## start Exercise inputs
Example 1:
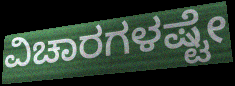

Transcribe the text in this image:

ವಿಚಾರಗಳಷ್ಟೇ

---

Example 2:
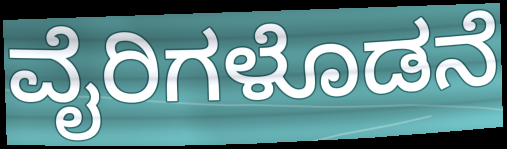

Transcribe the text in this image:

ವೈರಿಗಳೊಡನೆ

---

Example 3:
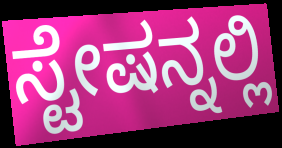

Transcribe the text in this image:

ಸ್ಟೇಷನ್ನಲ್ಲಿ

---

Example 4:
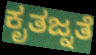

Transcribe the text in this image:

ಕೃತಜ್ನತೆ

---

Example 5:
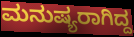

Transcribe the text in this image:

ಮನುಷ್ಯರಾಗಿದ್ದ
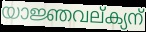
യാജ്ഞവല്ക്യന്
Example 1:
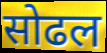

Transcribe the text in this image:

सोढल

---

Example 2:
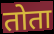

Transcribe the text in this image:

तोता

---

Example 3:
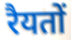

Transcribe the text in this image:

रैयतों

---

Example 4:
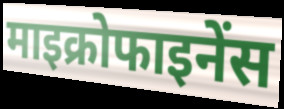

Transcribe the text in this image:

माइक्रोफाइनेंस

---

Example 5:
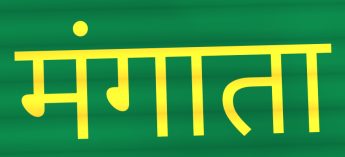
## end Exercise inputs
Stated goal
Replace every "this image" in the listing above with "this picture" and write out the whole listing again without the pictures, changing nothing else.

Final result
Example 1:

Transcribe the text in this picture:

ವಿಚಾರಗಳಷ್ಟೇ

---

Example 2:

Transcribe the text in this picture:

ವೈರಿಗಳೊಡನೆ

---

Example 3:

Transcribe the text in this picture:

ಸ್ಟೇಷನ್ನಲ್ಲಿ

---

Example 4:

Transcribe the text in this picture:

ಕೃತಜ್ನತೆ

---

Example 5:

Transcribe the text in this picture:

ಮನುಷ್ಯರಾಗಿದ್ದ
യാജ്ഞവല്ക്യന്
Example 1:

Transcribe the text in this picture:

सोढल

---

Example 2:

Transcribe the text in this picture:

तोता

---

Example 3:

Transcribe the text in this picture:

रैयतों

---

Example 4:

Transcribe the text in this picture:

माइक्रोफाइनेंस

---

Example 5:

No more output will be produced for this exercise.